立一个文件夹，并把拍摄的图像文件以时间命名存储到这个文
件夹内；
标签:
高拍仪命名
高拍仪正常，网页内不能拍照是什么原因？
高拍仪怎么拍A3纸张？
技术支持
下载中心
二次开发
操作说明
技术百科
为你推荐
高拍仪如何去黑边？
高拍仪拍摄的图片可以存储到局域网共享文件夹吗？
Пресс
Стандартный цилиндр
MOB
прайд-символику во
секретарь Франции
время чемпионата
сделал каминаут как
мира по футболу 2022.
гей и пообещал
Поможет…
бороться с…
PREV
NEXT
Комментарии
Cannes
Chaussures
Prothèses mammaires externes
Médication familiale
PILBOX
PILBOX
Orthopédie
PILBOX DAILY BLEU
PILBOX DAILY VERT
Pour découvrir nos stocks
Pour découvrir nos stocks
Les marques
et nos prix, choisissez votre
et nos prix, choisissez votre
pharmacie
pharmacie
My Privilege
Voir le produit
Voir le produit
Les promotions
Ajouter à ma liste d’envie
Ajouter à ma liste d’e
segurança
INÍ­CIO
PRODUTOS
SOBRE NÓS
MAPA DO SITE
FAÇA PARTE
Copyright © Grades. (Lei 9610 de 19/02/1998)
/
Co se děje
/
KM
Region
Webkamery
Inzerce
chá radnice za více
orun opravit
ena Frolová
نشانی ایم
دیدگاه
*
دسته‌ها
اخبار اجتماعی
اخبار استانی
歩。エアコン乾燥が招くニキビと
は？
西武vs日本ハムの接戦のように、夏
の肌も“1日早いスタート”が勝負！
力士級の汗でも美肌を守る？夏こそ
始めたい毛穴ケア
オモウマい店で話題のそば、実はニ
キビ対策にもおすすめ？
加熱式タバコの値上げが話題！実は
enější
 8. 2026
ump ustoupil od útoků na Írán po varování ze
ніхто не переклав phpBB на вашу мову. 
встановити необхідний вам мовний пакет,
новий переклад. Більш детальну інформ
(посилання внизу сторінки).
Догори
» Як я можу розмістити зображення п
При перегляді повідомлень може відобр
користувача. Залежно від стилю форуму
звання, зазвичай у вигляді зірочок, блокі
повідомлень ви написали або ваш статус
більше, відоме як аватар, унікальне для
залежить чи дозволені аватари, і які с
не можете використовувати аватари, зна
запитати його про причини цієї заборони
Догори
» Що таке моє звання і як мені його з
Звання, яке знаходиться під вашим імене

* **Exercise aim**
Tally the lines above that contain the word "аватари", and reply with only the number.

* **Answer**
2